As Rishab Ghosh and others have pointed out, the cost of licensing software is often several times the per capita GDP in many developing countries; for example, the typical worker in Sierra Leone would have to work for 4 years to pay for Microsoft Windows and Office. I thought it would be interesting to plot the cost of a popular piece of web design software compared to the per capita GDP in 10 countries: the five countries with the worst rates of software piracy (China, Indonesia, Russia, Ukraine, and Vietnam) and the best (Denmark, Finland, New Zealand, UK, and the United States).
To compare the GDP per capita to the cost of Macromedia Studio MX 2004, select a country from the dropdown list in the Flash chart below. The blue circle represents the size of the GDP per capita in US dollars, and the yellow circle represents the cost of the software suite in US dollars. In other words, the larger the blue circle, the easier it is to afford the software.

**Extracted information:**

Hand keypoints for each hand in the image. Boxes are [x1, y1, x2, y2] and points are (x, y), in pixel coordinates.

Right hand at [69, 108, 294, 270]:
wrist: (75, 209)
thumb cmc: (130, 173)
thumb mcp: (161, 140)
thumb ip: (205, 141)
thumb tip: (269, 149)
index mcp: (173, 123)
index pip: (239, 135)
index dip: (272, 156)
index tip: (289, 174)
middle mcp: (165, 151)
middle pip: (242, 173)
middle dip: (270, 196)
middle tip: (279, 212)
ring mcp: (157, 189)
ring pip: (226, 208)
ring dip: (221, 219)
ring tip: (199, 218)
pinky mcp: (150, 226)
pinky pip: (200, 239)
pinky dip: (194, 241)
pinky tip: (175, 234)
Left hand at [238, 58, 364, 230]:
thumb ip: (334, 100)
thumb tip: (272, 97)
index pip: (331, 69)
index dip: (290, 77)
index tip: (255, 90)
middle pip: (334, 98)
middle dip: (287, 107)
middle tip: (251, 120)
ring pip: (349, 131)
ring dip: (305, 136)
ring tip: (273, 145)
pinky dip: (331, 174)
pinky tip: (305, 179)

...

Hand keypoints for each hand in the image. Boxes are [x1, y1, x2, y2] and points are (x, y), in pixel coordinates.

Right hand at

**Task goal:**
Proceed with the software-cost passage by writing what comes after its final sentence. The listing is separate material that stands apart from the software-cost passage.

**Written answer:**
View the graph (link opens in new window)
As you can see, the differences are striking: the Macromedia software suite costs slightly less than 3% of GDP per capita in the United States; in Vietnam, on the other hand, the cost of the software is double that of per capita GDP.
The cost of the software was obtained from the Macromedia Worldwide Store. The GDP and piracy information came from the Economist and the BSA (see my previous post for citations). All figures were converted into US dollars in mid-December when I collected the data. Finally, I don’t intend to pick on Macromedia; I selected their software suite because it’s the industry leader in its category.